Inflammation is a well-known hallmark of cancer and is substantially attributed to the development and progression of malignancies.22 In established cancers, local immune response and systemic inflammation play important roles in disease progression and patient survival.23,24 A novel inflammatory biomarker, LMR, has been suggested as a promising predicative biomarker for the prognosis of many solid tumors,25–27 including HCC.28–30 In our study, the inflammatory biomarkers NLR, MLR, PLR, and SIRI were analyzed by the ROC curve. The AUC of MLR was superior to that of NLR and PLR in the whole study population. The cut-off point of MLR was 0.35. Univariate analysis revealed that MLR was negatively correlated with OS and PFS of patients with HCC who received sorafenib treatment. In addition, MLR remained an unfavorable prognostic factor for OS and PFS in the multivariate analysis model. Although the cut-off values vary among different types of cancers, our results were consistent with those of previous studies that reported a low pretreatment level of LMR to be an independent unfavorable prognostic factor.28,31
Sorafenib could inhibit the proliferation and angiogenesis of tumor cells by targeting the serine threonine kinases Raf-1 and B-Raf and the receptor tyrosine kinase activity of VEGF receptors and PDGF.32 Recent studies showed that sorafenib treatment increased the number of CD4+CD25+ regulatory T cells,33 leading to immunosuppression.34,35 Circulating monocytes are recruited to the tumor stroma and differentiate into tumor-associated macrophages. These macrophages are a major component of the tumor microenvironment and can interact with cancer cells to enhance tumor progression by producing various cytokines and chemokines.36,37 For the management of patients with advanced HCC, sorafenib is recommended as a category one option for selected patients with Child-Pugh class A liver function and as a category 2A option for selected patients with Child-Pugh class B liver function. Clinical trials suggested that the Child-Pugh status is a strong predictor of OS of patients with advanced HCC who are treated with sorafenib.38,39 Our results suggested that the median OS and PFS were longer in patients with a low AST level than in those with a high AST level (Figures 3D and 4D). Moreover, our results demonstrated that patients with MLR >0.35 had significantly shorter OS and PFS than those with MLR ≤0.35. Thus, MLR and AST have considerable potential as stratification factors in patients with HCC who are receiving sorafenib treatment.

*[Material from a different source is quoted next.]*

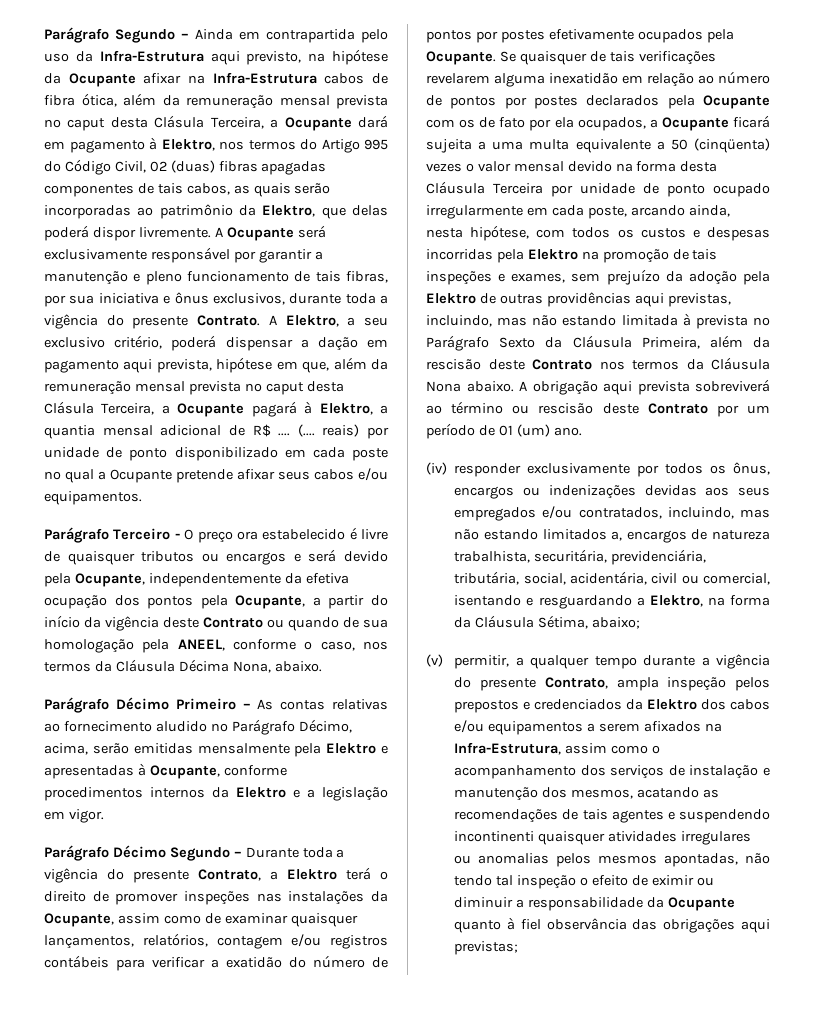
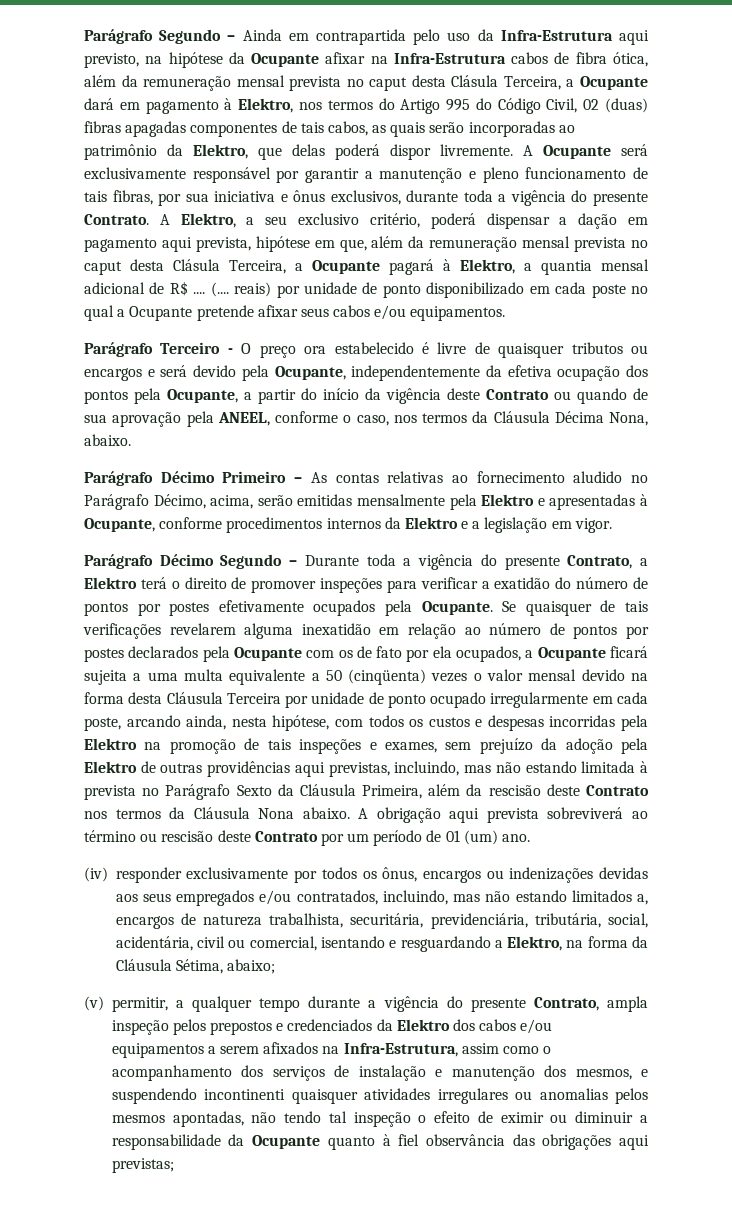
[44,639,134,653] homologação -> [112,412,182,427] aprovação
[256,891,388,905] [44,913,358,927] [44,933,388,949] [44,955,109,968] nas instalações da Ocupante, assim como de examinar quaisquer lançamentos, relatórios, contagem e/ou registros contábeis -> (383, 585) none
[636,787,719,798] [454,809,664,823] acatando as recomendações de tais agentes -> (632, 1074) none

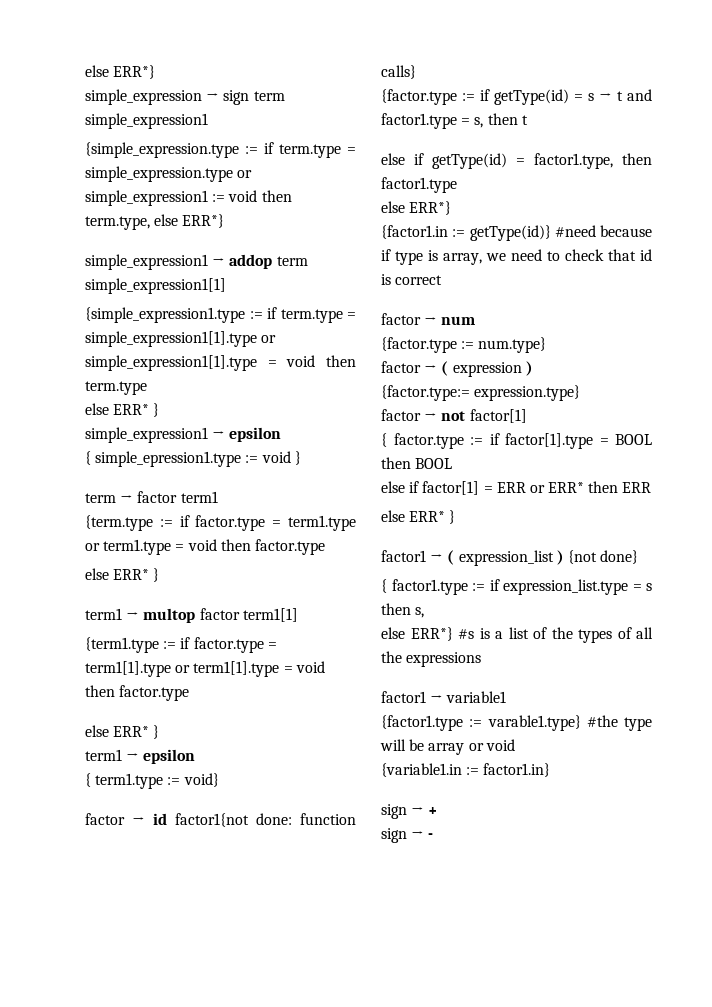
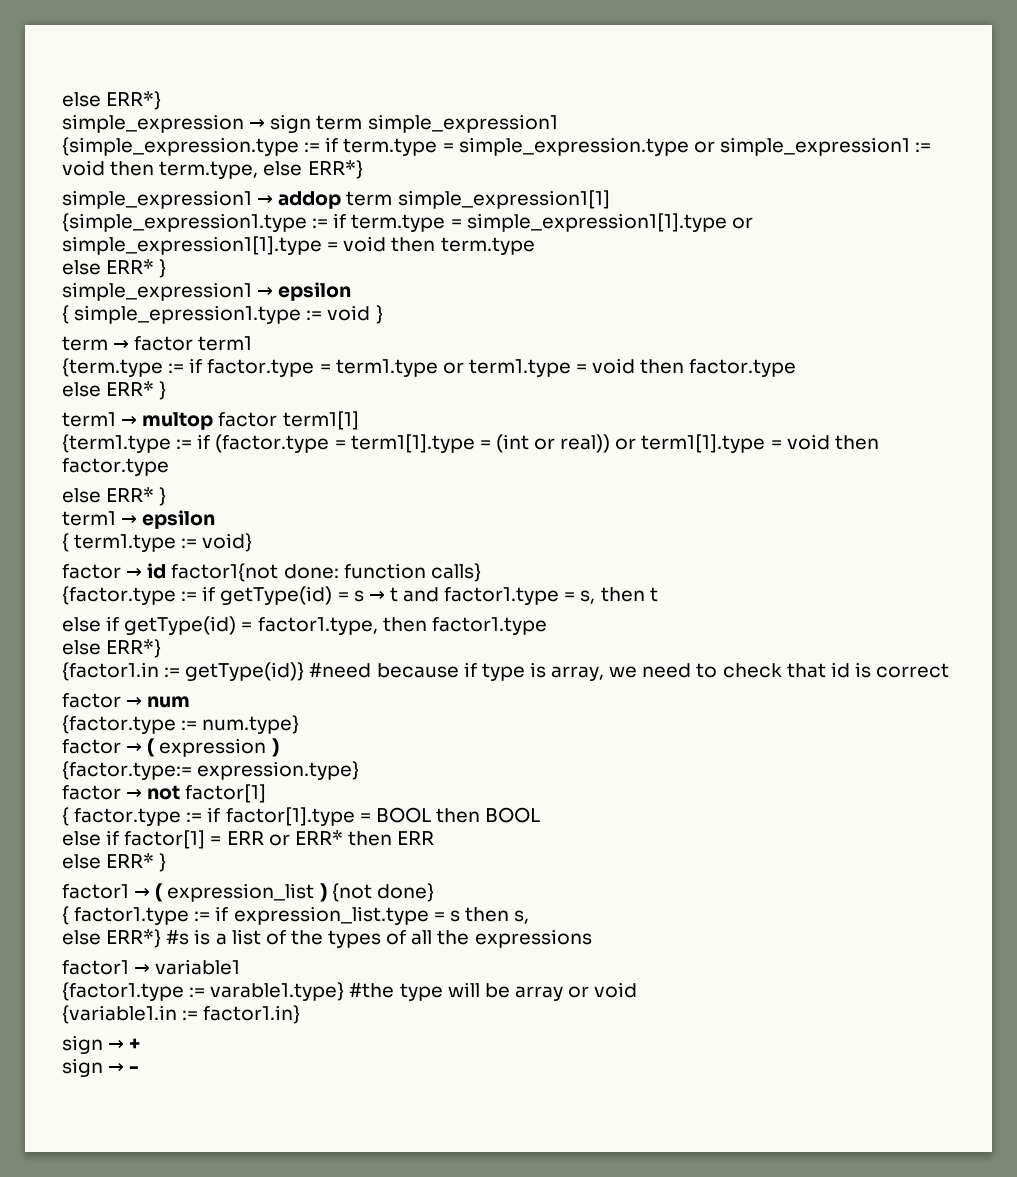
[193,637,264,653] factor.type -> [215,434,330,453] (factor.type
(171, 669) none -> [479,434,611,453] = (int or real))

Despite our important findings, there were some limitations to the present study. Although our hypotheses were supported statistically, the cases were collected from one treatment center. Future studies should, therefore, include patients from multiple centers to evaluate whether MLR is retained to predict sorafenib response and correlate with prognosis.
MLR can predict sorafenib responses in patients with advanced HCC and a relatively high MLR is correlated with a poor prognosis.
This study was funded by the National Natural Science Foundation of China (grant number 81573753 and 8150140303).
The authors report no conflicts of interest in this work.